The computation time highly depends on the data size.
python scripts/generate_weight.py \
--mode cm \
-i datasets/RF00234/RF00234_unique_seed_removed_notrunc_traceback_onehot_cm_train.h5 \
--threshold 0.1
# real 1m57.974s
# user 1m7.283s
# sys 1m15.031s
train.py
trains a VAE model, generates config file of training, and optionally generates log/checkpoint files.
help of `scripts/train.py`
usage: train.py [-h] --data_dir DATA_DIR --X_train X_TRAIN --w_train W_TRAIN
--X_valid X_VALID --w_valid W_VALID [--suffix SUFFIX]
[--hidden HIDDEN] [--z_dim Z_DIM] [--stride STRIDE]
[--ker1 KER1] [--ch1 CH1] [--ker2 KER2] [--ch2 CH2]
[--ker3 KER3] [--ch3 CH3] [--beta BETA] [--use_anneal]
[--anneal_saturate_rate ANNEAL_SATURATE_RATE]
[--anneal_rate ANNEAL_RATE] [--batch_size BATCH_SIZE]
[--epoch EPOCH] [-lr LEARNING_RATE] [--clip CLIP]
[--only_training] [--use_early_stopping]
[--tolerance TOLERANCE] [--save_ckpt] [--ckpt_iter CKPT_ITER]
[--random_seed RANDOM_SEED] [--log] [--log_dir LOG_DIR]
[--print_every PRINT_EVERY]
optional arguments:
-h, --help show this help message and exit
--data_dir DATA_DIR directory containing X_train etc.
--X_train X_TRAIN file name of training data
--w_train W_TRAIN file name of weight for training data
--X_valid X_VALID file name of validation data
--w_valid W_VALID file name of weight for validation data
--suffix SUFFIX suffix of output file name
--hidden HIDDEN dimension of hidden space flanking latent space
(default: 128)
--z_dim Z_DIM dimension of latent space (default: 16)
--stride STRIDE stride parameter of all convs (default: 1)
--ker1 KER1 kernel size parameter of 1st conv (default: 5)
--ch1 CH1 channel num parameter of 1st conv (default: 5)

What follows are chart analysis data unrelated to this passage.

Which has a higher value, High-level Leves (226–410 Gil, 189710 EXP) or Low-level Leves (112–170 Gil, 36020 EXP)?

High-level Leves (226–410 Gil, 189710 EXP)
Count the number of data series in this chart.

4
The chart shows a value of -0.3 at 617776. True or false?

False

--ker2 KER2 kernel parameter of 2nd conv (default: 5)
--ch2 CH2 channel num parameter of 2nd conv (default: 5)
--ker3 KER3 kernel parameter of 3rd conv (default: 7)

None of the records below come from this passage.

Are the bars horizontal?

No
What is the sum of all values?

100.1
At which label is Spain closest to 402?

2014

--ch3 CH3 channel num parameter of 3rd conv (default: 8)
--beta BETA maximum weight of KL divergence
--use_anneal flag for cyclic annealing for KL divergence
--anneal_saturate_rate ANNEAL_SATURATE_RATE
maximum rate for cyclic annealing (default: 0.4)
--anneal_rate ANNEAL_RATE
number of iteration for one increment of annealing
(default: 1)
--batch_size BATCH_SIZE
batch size (defailt: 8)
--epoch EPOCH maximum epochs (default: 200)
-lr LEARNING_RATE, --learning_rate LEARNING_RATE
learning rate (default: 1e-3)
--clip CLIP clipping value (default: 20)
--only_training only training
--use_early_stopping flag for early stopping
--tolerance TOLERANCE
tolerance for early stopping (default: 3)
--save_ckpt flag for checkpoint saving
--ckpt_iter CKPT_ITER
save checkpoint every this iteration (default: 3)
--random_seed RANDOM_SEED
--log flag for log
--log_dir LOG_DIR directory for log output
--print_every PRINT_EVERY
iteration num to print log of learning (default: 20)
Example:
python scripts/train.py \
--data_dir datasets/RF00234 \
--X_train RF00234_unique_seed_removed_notrunc_traceback_onehot_cm_train.h5 \
--w_train RF00234_unique_seed_removed_notrunc_traceback_onehot_cm_train_weight_threshold0p1.h5 \
--X_valid RF00234_unique_seed_removed_notrunc_traceback_onehot_cm_valid.h5 \
--w_valid RF00234_unique_seed_removed_notrunc_traceback_onehot_cm_valid_weight_threshold0p1.h5 \
--epoch 3 \
--beta 1e-3 --use_anneal --use_early_stopping \
--log --log_dir ./outputs/RF00234
# real 0m16.900s
# user 0m12.500s
# sys 0m3.155s
scripts/sampling_from_gauss.py
generates sequences from normal distribution in latent space. You need to input model params, config, and cmfile.
Generation runs very fast unless the cmfile is very long.
python scripts/sampling_from_gauss.py \
--config ./outputs/RF00234/config.yaml \
--ckpt ./outputs/RF00234/model_epoch3.pt \
--cmfile ./datasets/RF00234/RF00234.cm \
--outfasta ./outputs/RF00234/sampled_5seq.fa \
--n_samples 5
# real 0m7.447s
# user 0m6.201s
# sys 0m0.635s
conda env create -f requirements_bayesiankin.yaml
see more details in /notebooks/bayesiankinetics/kinetics_analysis_bypyro.ipynb
It takes less than 1 day to estimate the kinetics of 2000 sequences x2 replicates with SVI.
The NGS data are available on PRJNA1044007 of SRA.